For which of the invertible transformations [itex](\mathbf{q}, \mathbf{p}) \leftrightarrow(\mathbf{Q}, \mathbf{P})[/itex]
[itex]\mathbf{Q}(\mathbf {q}, \mathbf {p}, t)[/itex]
[itex]\mathbf{P}(\mathbf{q}, \mathbf {p}, t)[/itex]
is it so that for every Hamiltonian [itex]\mathcal{H}(\mathbf {q}, \mathbf {p}, t)[/itex] there is a [itex]\mathcal{K}[/itex] such that
[tex]\dot{Q}_i = \frac{\partial\mathcal{K}}{\partial P_i} \;\;\;\;\;\;\;\; \dot{P}_i = -\frac{\partial\mathcal{K}}{\partial Q_i}\; ?[/tex]
Stationary action should correspond, and that condition is met if

[itex]\sum p_i\dot{q}_i - \mathcal{H} = \sum P_i\dot{Q}_i - \mathcal{K} + \frac{dF}{dt}[/itex],

since integrating [itex]\frac{dF}{dt}[/itex] results in something only dependent of the endpoints.

Consider this part of Goldstein's Classical Mechanics.

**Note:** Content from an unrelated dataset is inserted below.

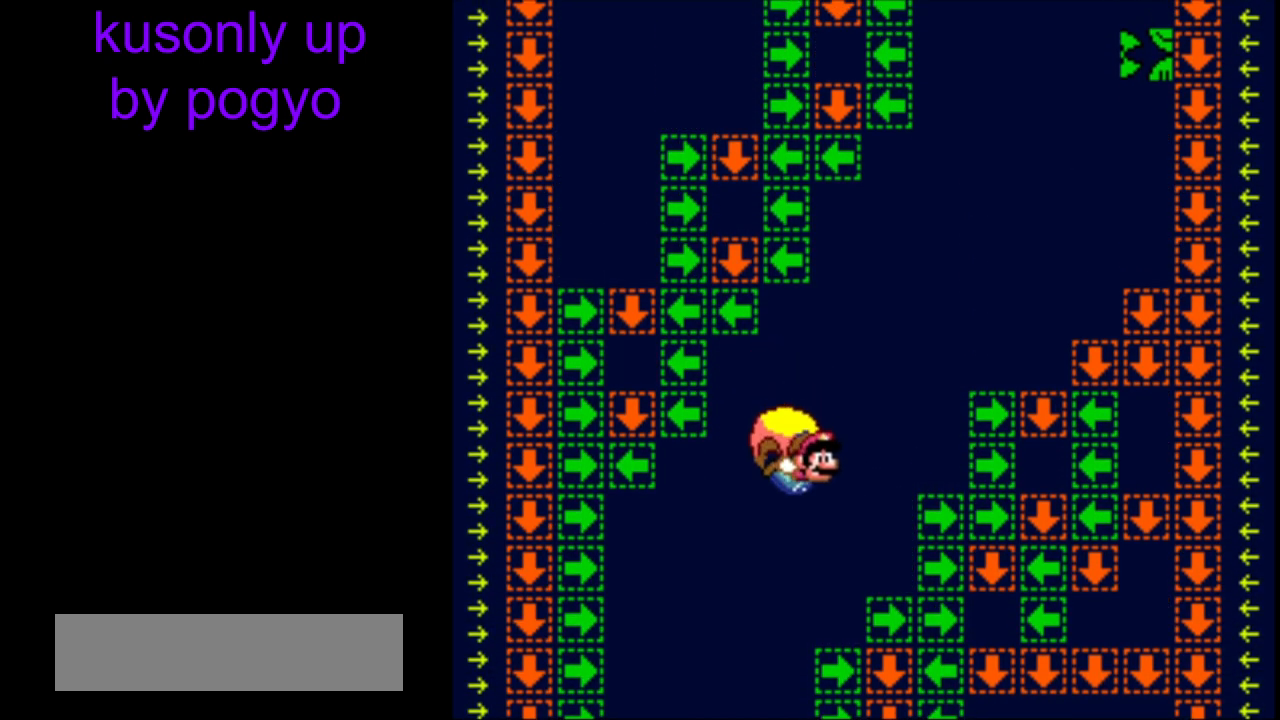
{"buttons": ["Y"], "events": []}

rearranging 9.13 to make this clear:

[tex]\mathcal{K} = \mathcal{H} + \frac{\partial F_1}{\partial t} + \sum_i \dot{Q}_i\left(P_i - \frac{\partial F_1}{\partial Q_i} \right) + \sum_i \dot{q}_i\left(\frac{\partial F_1}{\partial q_i} - p_i\right)[/tex]
I guess I might like this explained a more. Why aren't we able to to have the coefficients of [itex]\dot{q}_i[/itex] or [itex]\dot{Q}_i[/itex] be non-zero, and have the difference absorbed into [itex]\mathcal{K}[/itex] ?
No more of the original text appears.